▶ **Required work**
Arrange every line of the listing below as a Markdown table with two columns, Row and Line, numbering the rows and skipping any blank lines. Leave the pictures out of your answer.

▶ **Records for the task**
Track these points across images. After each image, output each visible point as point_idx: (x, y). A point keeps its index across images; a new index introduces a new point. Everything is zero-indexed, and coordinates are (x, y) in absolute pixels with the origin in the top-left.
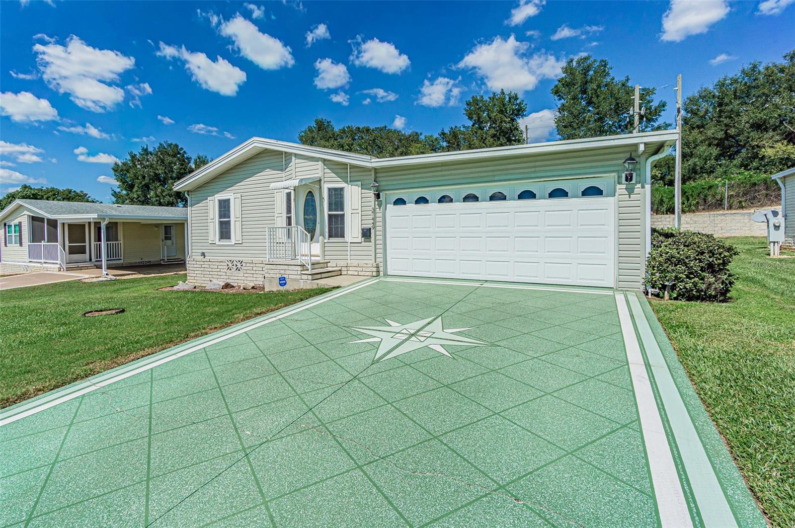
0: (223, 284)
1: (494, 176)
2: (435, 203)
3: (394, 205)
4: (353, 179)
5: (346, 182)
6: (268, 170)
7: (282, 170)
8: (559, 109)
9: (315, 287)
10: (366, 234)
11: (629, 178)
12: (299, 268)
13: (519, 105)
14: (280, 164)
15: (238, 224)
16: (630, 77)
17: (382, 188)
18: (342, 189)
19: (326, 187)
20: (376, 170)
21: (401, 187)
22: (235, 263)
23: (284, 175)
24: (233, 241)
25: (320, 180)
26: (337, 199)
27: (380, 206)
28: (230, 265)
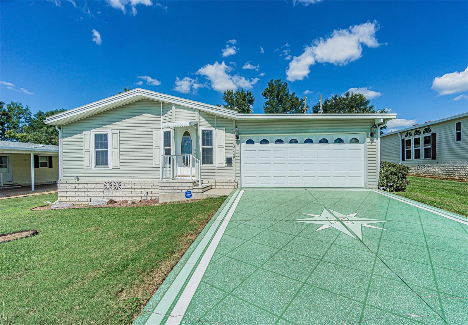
0: (108, 200)
1: (308, 130)
2: (273, 143)
3: (246, 143)
4: (218, 125)
5: (214, 127)
6: (146, 114)
7: (160, 115)
8: (266, 103)
9: (205, 197)
10: (229, 161)
11: (372, 135)
12: (192, 185)
13: (252, 98)
14: (159, 110)
15: (116, 154)
16: (295, 93)
17: (240, 133)
18: (211, 132)
19: (200, 129)
20: (236, 121)
21: (252, 132)
22: (113, 184)
23: (161, 119)
24: (110, 166)
25: (197, 125)
26: (208, 137)
27: (238, 144)
28: (108, 185)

▶ **Exercise output**
| Row | Line |
|---|---|
| 1 | Track these points across images. After each image, output each visible point as point_idx: (x, y). A point keeps its index across images; a new index introduces a new point. Everything is zero-indexed, and coordinates are (x, y) in absolute pixels with the origin in the top-left. |
| 2 | 0: (223, 284) |
| 3 | 1: (494, 176) |
| 4 | 2: (435, 203) |
| 5 | 3: (394, 205) |
| 6 | 4: (353, 179) |
| 7 | 5: (346, 182) |
| 8 | 6: (268, 170) |
| 9 | 7: (282, 170) |
| 10 | 8: (559, 109) |
| 11 | 9: (315, 287) |
| 12 | 10: (366, 234) |
| 13 | 11: (629, 178) |
| 14 | 12: (299, 268) |
| 15 | 13: (519, 105) |
| 16 | 14: (280, 164) |
| 17 | 15: (238, 224) |
| 18 | 16: (630, 77) |
| 19 | 17: (382, 188) |
| 20 | 18: (342, 189) |
| 21 | 19: (326, 187) |
| 22 | 20: (376, 170) |
| 23 | 21: (401, 187) |
| 24 | 22: (235, 263) |
| 25 | 23: (284, 175) |
| 26 | 24: (233, 241) |
| 27 | 25: (320, 180) |
| 28 | 26: (337, 199) |
| 29 | 27: (380, 206) |
| 30 | 28: (230, 265) |
| 31 | 0: (108, 200) |
| 32 | 1: (308, 130) |
| 33 | 2: (273, 143) |
| 34 | 3: (246, 143) |
| 35 | 4: (218, 125) |
| 36 | 5: (214, 127) |
| 37 | 6: (146, 114) |
| 38 | 7: (160, 115) |
| 39 | 8: (266, 103) |
| 40 | 9: (205, 197) |
| 41 | 10: (229, 161) |
| 42 | 11: (372, 135) |
| 43 | 12: (192, 185) |
| 44 | 13: (252, 98) |
| 45 | 14: (159, 110) |
| 46 | 15: (116, 154) |
| 47 | 16: (295, 93) |
| 48 | 17: (240, 133) |
| 49 | 18: (211, 132) |
| 50 | 19: (200, 129) |
| 51 | 20: (236, 121) |
| 52 | 21: (252, 132) |
| 53 | 22: (113, 184) |
| 54 | 23: (161, 119) |
| 55 | 24: (110, 166) |
| 56 | 25: (197, 125) |
| 57 | 26: (208, 137) |
| 58 | 27: (238, 144) |
| 59 | 28: (108, 185) |